The cloud then and now
Imagine a world without cloud computing. For some of you reading this blog it’s easy to imagine as only a few decades ago this was a reality. This was a time where smoking in your office was the norm, you typed all of your documents on the type writer, and calling the landline telephone wasn’t considered strange.
The work time to complete a task back then compared to now was almost double if not tripled. Fast forward a couple of years later to the mid 80’s and the internet was born, starting the beginning of the technology boom. And now, the strongest trend is towards cloud based access of applications and resources.
Today the top five common uses for the cloud are as follows:
Simplification of Internal Operations
Better Delivery of Internal Resources
New Ways for Employees to Work, Connect and Collaborate
Improved Ability to Acquire, Share, Analyze and Act on Data
Faster Rollout of New Business Initiatives to Exploit New Opportunities
Before cloud computing every application that you owned had to reside to a dedicated server. And the company had to buy that server and keep it maintained whether the application was using it or not.
Furthermore each company had to acquire a devoted version of whatever software it was running on for those particular servers. For example, if CRM software wasn’t running in the cloud then every company would have to buy a dedicated version of that software and they would have to buy a dedicated server to run it. (So now you have a double whammy)
In 2014 a recent report done by the Neovise group found that 54% of organizations are already using public or private clouds, still leaving plenty of room for industry growth. Among the 161 businesses that took the survey 74% of them were using more than one IaaS type of cloud service.
If you think about one application that virtually everyone uses like email, we are seeing more and more enterprise organizations moving away from dedicated on-premise servers like Exchange, and moving towards MS Office 365 or similar.
Cloud computing users no longer have to purchase expensive servers and software out of the Capex budget. Now, they simply sign up for a term-based contract and can get started almost immediately. Still other companies we talk to are going a step further and using a free email system like Gmail as their corporate email.

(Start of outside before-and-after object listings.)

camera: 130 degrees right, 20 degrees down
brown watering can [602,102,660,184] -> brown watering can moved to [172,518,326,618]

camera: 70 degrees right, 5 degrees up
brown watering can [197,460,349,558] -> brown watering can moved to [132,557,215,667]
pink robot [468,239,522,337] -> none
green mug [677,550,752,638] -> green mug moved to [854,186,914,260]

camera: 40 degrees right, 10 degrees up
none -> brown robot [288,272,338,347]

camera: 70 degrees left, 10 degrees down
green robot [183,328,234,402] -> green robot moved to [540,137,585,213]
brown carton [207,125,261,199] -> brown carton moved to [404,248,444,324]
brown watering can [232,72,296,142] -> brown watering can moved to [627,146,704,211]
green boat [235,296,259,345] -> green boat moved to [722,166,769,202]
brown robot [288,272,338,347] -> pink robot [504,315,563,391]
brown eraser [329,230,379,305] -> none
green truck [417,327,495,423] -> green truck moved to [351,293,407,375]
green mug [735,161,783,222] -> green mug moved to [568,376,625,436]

While I don’t think this will become the norm for most companies, it does show that organizations are thinking about such possibilities - and for some, the cost savings are so dramatic they can’t stay away. There is no doubt, that trends like this are not going to reverse any time soon; but hopefully we see an acceleration towards migrating traditional enterprise applications to the cloud.

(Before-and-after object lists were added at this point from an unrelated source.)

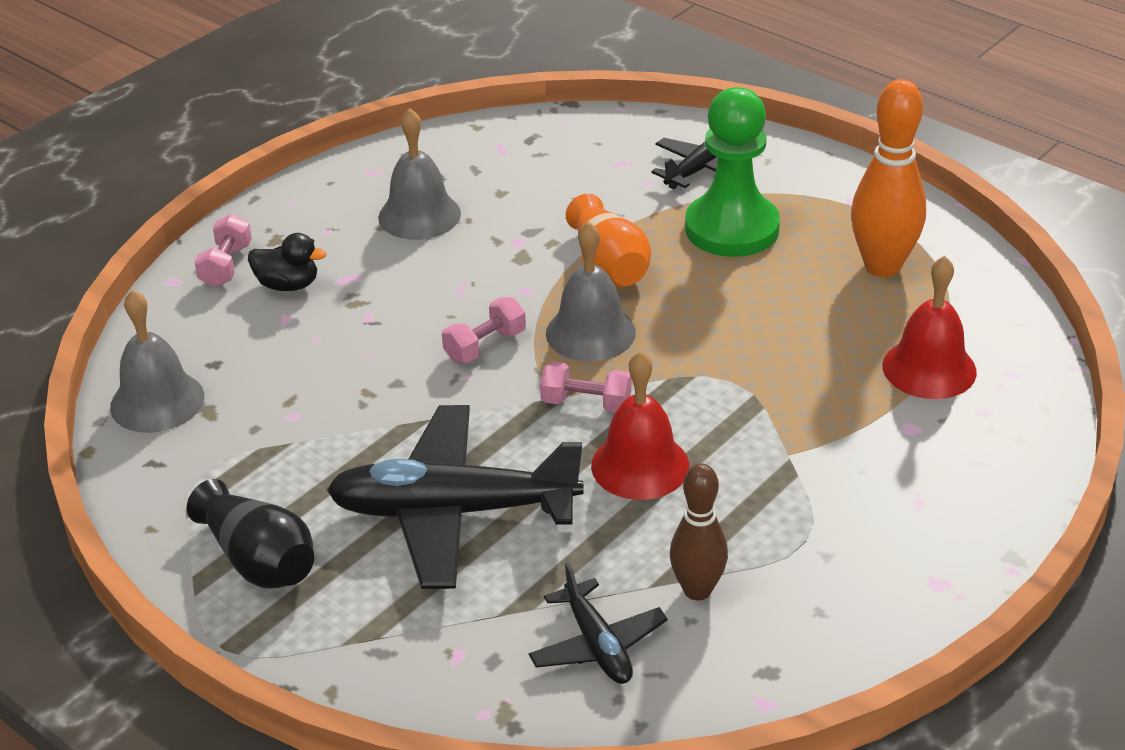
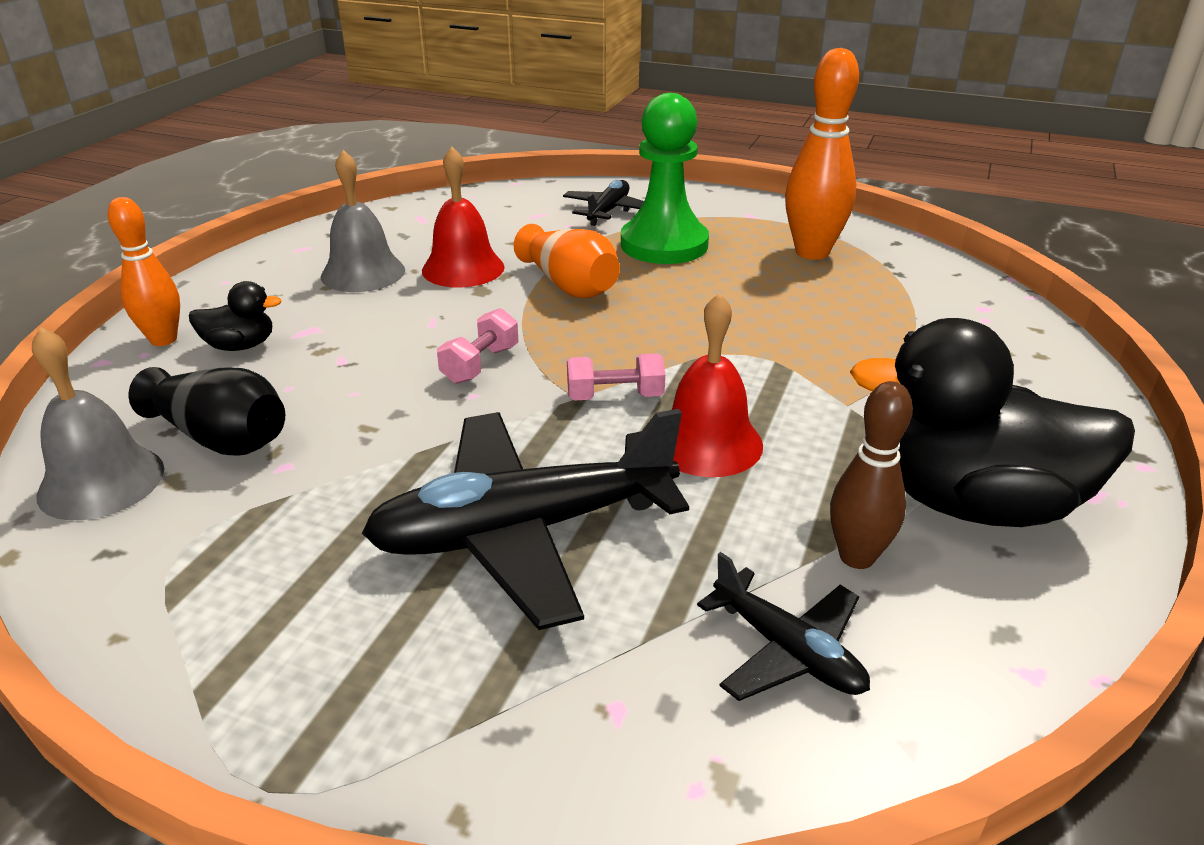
camera: 20 degrees left, 5 degrees down
black vase [187,479,314,589] -> black vase moved to [129,367,285,456]
pink dumbbell [194,214,252,287] -> orange bowling pin [108,197,180,346]
grey bell [546,221,636,362] -> none
red bell [883,256,977,399] -> red bell moved to [422,147,505,288]
none -> black duck [850,318,1135,527]

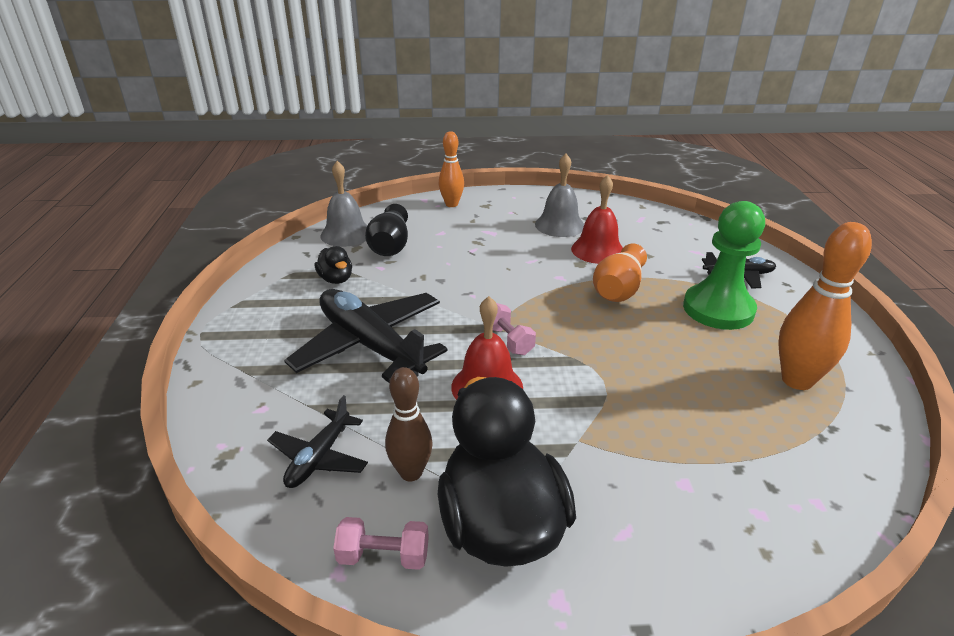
camera: 65 degrees right, 0 degrees up
black duck [189,281,281,351] -> black duck moved to [315,246,352,284]
pink dumbbell [437,308,519,384] -> pink dumbbell moved to [333,517,429,570]

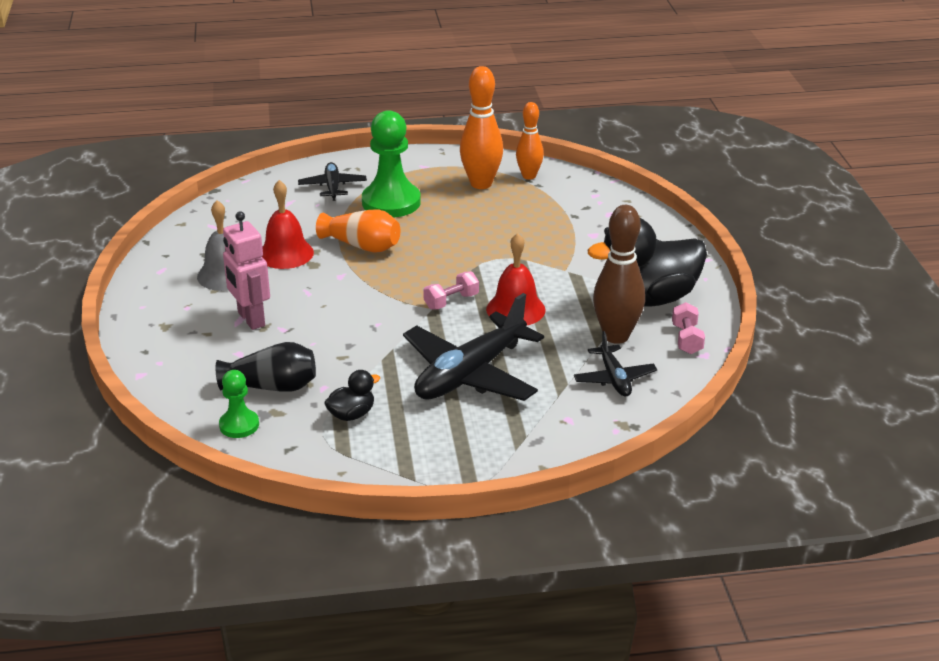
camera: 95 degrees left, 0 degrees up
black plane [267,395,368,488] -> black plane turned 60 degrees clockwise [574,331,657,397]
grey bell [320,161,367,247] -> green pawn [219,370,259,438]
brown bowling pin [385,367,432,481] -> brown bowling pin [593,205,645,344], size x1.55
orange bowling pin [439,131,464,207] -> orange bowling pin moved to [516,102,544,180]
none -> pink robot [223,211,270,330]

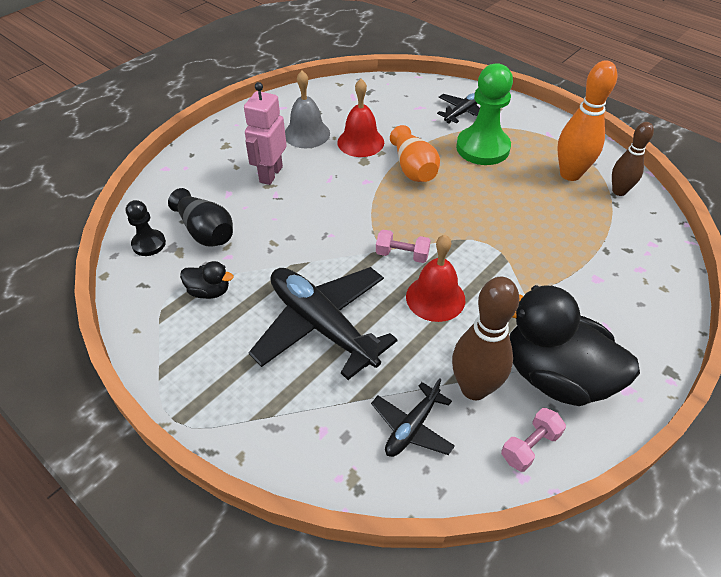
camera: 50 degrees right, 15 degrees up
green pawn [219,370,259,438] -> black pawn [126,200,166,256]
black plane [403,293,544,401] -> black plane turned 45 degrees clockwise [249,267,398,380]
orange bowling pin [516,102,544,180] -> brown bowling pin [612,122,654,196]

As a result of cloud computing applications it’s now much easier to access information from anywhere at any time. Anywhere in the world there is an internet connection, people are able to do their job. For instance I could be writing this at home, in a Starbucks, or even on a boat in Zimbabwe right now and you would not have any idea.
They say that in the year 2020 there are going to be 50 billion devices in the world, that’s astronomical if you really think about it. Most of these devices will be interconnected in some way, and the majority of them will likely be accessed remotely on a needed basis. The cloud is hailed as the wind of change for everything related to IT, and the highlighted benefits are its cost efficiency, easier deployment and effortless provisioning.